Sonalake is a software partnering company that helps our clients realise their product roadmaps. Product design and engineering are at the heart of our business. Our engineering teams work with clients right across the stack; UX, UI design, frontend, backend, analytics, infrastructure, operations - and everything else that goes into delivering great products.
We thrive on variety and are highly adaptable. Our teams are exposed to domains as varied as telecom billing, ad tech, securities-based lending, travel tech analytics, and many more.
Innovation is central to our mission; anticipating future client needs, analysing emerging technologies and developing new products and services.
We are now seeking to grow our service management capabilities. That’s where you come in!

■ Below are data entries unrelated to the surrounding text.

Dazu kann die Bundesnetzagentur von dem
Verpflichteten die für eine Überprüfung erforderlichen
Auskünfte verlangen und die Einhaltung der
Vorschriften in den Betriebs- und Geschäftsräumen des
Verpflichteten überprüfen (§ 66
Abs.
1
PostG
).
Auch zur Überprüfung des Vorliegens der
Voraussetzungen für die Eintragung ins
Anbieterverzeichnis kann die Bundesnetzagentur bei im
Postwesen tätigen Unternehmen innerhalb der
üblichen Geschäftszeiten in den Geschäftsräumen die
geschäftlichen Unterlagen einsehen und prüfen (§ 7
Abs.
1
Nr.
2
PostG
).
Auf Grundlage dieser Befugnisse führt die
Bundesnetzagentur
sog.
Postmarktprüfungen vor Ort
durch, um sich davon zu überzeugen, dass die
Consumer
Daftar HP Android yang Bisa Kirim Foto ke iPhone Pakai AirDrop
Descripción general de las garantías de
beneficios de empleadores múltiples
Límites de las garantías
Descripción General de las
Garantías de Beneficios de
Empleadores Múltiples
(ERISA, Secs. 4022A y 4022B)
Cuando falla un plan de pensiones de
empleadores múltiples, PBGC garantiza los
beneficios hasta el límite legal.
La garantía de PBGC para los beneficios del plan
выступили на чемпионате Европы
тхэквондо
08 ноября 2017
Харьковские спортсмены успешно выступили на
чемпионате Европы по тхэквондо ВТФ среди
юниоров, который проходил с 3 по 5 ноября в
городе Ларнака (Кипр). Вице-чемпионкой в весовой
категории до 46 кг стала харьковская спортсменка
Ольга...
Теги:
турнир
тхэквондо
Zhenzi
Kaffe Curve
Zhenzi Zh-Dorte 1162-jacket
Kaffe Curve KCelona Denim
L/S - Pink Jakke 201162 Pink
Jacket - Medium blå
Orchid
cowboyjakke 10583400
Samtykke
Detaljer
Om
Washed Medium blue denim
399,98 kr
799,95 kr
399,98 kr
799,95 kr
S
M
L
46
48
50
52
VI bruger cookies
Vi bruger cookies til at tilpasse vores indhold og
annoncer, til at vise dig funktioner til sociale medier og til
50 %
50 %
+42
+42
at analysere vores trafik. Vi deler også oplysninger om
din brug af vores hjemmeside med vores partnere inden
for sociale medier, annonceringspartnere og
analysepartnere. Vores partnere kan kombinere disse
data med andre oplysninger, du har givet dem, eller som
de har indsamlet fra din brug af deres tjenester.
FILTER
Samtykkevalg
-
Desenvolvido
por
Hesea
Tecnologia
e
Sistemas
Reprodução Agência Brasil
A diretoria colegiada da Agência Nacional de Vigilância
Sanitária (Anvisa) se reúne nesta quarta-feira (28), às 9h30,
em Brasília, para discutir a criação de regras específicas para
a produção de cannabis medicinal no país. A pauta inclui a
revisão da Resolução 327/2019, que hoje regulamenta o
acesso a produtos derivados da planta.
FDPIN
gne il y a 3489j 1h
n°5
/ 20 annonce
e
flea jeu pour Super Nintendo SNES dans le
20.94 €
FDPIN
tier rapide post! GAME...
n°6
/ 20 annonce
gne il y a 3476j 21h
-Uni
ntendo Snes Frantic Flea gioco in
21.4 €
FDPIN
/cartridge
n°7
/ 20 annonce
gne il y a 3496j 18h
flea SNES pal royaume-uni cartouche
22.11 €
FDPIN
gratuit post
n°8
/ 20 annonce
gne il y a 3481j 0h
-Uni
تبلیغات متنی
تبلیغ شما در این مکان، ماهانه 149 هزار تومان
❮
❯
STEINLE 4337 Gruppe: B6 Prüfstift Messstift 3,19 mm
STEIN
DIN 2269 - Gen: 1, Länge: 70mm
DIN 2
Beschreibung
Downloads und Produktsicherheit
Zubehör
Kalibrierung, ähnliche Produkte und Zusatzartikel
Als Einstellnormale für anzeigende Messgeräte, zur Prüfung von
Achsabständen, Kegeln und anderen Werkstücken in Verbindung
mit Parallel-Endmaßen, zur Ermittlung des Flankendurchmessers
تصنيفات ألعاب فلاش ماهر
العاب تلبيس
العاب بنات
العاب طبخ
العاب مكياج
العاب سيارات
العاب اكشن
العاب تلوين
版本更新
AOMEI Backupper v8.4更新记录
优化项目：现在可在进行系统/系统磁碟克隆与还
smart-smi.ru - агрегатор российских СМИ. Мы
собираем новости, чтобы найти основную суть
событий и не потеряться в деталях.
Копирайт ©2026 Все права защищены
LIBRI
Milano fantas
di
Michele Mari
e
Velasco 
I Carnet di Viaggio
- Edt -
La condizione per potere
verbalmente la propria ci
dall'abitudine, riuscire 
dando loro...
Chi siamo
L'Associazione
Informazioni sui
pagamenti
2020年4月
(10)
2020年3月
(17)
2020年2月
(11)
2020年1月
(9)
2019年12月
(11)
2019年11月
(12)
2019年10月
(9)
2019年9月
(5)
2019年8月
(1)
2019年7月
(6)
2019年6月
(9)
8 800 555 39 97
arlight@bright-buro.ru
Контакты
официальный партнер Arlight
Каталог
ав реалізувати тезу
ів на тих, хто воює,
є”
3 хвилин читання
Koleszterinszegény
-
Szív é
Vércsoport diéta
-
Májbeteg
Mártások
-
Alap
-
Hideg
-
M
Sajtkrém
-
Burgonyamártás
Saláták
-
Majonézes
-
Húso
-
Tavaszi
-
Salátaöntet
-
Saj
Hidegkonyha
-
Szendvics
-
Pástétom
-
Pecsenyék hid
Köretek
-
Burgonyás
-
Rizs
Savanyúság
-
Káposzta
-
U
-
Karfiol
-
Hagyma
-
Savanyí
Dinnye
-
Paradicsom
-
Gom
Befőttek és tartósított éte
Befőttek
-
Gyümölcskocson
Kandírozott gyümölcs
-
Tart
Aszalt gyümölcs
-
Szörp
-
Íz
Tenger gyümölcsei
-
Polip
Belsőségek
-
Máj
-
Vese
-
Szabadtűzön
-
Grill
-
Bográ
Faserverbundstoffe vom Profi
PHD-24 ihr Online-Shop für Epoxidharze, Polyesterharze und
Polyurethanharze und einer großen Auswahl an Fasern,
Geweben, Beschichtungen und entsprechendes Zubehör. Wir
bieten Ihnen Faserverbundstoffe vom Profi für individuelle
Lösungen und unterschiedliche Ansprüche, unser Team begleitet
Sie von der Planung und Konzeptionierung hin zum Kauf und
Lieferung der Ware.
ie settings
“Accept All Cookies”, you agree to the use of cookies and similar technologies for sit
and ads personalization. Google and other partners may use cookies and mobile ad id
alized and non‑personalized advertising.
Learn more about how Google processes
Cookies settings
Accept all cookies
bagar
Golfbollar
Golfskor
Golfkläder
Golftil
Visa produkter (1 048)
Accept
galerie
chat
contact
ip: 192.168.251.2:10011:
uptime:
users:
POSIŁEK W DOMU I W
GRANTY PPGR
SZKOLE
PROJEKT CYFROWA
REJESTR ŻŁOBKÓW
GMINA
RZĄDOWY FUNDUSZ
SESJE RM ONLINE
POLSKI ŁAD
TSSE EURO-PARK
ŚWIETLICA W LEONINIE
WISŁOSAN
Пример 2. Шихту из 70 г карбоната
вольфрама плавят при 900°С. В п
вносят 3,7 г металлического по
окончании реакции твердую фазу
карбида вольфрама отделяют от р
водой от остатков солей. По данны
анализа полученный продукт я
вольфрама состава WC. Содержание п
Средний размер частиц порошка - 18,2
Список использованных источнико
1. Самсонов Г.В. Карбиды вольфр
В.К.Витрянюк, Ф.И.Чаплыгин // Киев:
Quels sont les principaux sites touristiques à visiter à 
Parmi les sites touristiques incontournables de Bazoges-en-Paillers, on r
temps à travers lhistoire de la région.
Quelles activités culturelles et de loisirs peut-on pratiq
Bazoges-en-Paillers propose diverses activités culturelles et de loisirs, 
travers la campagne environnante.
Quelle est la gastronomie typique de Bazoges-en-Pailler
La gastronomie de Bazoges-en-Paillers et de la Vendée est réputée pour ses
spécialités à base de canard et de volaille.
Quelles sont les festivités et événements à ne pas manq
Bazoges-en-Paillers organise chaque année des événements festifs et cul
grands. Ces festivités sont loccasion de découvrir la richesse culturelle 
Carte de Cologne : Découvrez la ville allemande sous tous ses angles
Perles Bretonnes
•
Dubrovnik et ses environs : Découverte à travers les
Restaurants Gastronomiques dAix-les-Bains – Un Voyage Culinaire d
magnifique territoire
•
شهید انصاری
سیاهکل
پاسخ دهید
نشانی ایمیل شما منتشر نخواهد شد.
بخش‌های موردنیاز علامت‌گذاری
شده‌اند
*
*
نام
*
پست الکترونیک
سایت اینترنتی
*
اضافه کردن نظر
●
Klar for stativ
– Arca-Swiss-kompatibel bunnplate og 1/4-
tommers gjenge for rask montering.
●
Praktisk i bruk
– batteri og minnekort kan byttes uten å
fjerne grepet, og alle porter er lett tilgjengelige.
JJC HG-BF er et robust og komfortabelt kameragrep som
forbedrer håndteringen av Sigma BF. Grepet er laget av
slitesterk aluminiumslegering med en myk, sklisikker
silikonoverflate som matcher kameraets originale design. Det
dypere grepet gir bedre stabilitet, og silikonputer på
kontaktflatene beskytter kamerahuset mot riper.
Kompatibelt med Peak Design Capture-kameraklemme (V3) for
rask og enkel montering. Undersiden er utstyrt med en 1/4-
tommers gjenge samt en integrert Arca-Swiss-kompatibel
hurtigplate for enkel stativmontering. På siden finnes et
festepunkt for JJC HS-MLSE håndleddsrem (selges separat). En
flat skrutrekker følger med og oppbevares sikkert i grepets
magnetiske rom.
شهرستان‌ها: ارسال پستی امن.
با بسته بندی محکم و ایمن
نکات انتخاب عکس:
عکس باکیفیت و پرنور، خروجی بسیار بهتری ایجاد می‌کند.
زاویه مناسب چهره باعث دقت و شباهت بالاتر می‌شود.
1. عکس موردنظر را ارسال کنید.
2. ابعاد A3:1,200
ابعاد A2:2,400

- Identify and create service level indicators (SLIs) using historical data. Create realistic service level objectives (SLOs) in order to meet SLAs
- Establish monitoring tools and the system wide observability necessary to support rapid response during service level interruptions
- Participate in on-call activities, high-priority incident response, and disaster recovery activities
- Participate in incident retrospectives to improve overall resolution times
- Have an “automate first” mentality around incident response, infrastructure, monitoring, and play-books
- Provide technical leadership through mentoring, a commitment to technical excellence, accountability, transparency and skills development
- Stay up-to-date with the latest application SRE developments and trends to continually improve internal processes and tooling
- Assess current applications and architecture to determine where Site Reliability Engineering methodologies can be meaningfully applied
- Create an open, honest, accountable and collaborative team environment, providing timely and meaningful feedback
You may be a fit for this role if you have
- 5+ years of experience with agile, site reliability engineering practices
- Demonstrable operational experience successfully supporting large scale cloud deployments; including areas such incident management, on-call, metrics and monitoring, and general observability
- Deep understanding of networking; Global Service Load Balancing, BGP, Network Redundancy, DNS, routing algorithms
- Deep operational experience managing multi-region, multi-cloud large scale infrastructure
- Experience implementing scalability, availability, and resiliency principles
- A track record applying SRE principles and tools used for cloud-native applications (e.g. Terraform, microservice architecture, Kubernetes, Docker, Istio, Envoy, Skaffold, Spinnaker)
We take pride in being a people-oriented company. Openness and opportunity are really important to us. We build teams that span from experienced leaders to bright graduates and work to develop all of us within our coaching culture.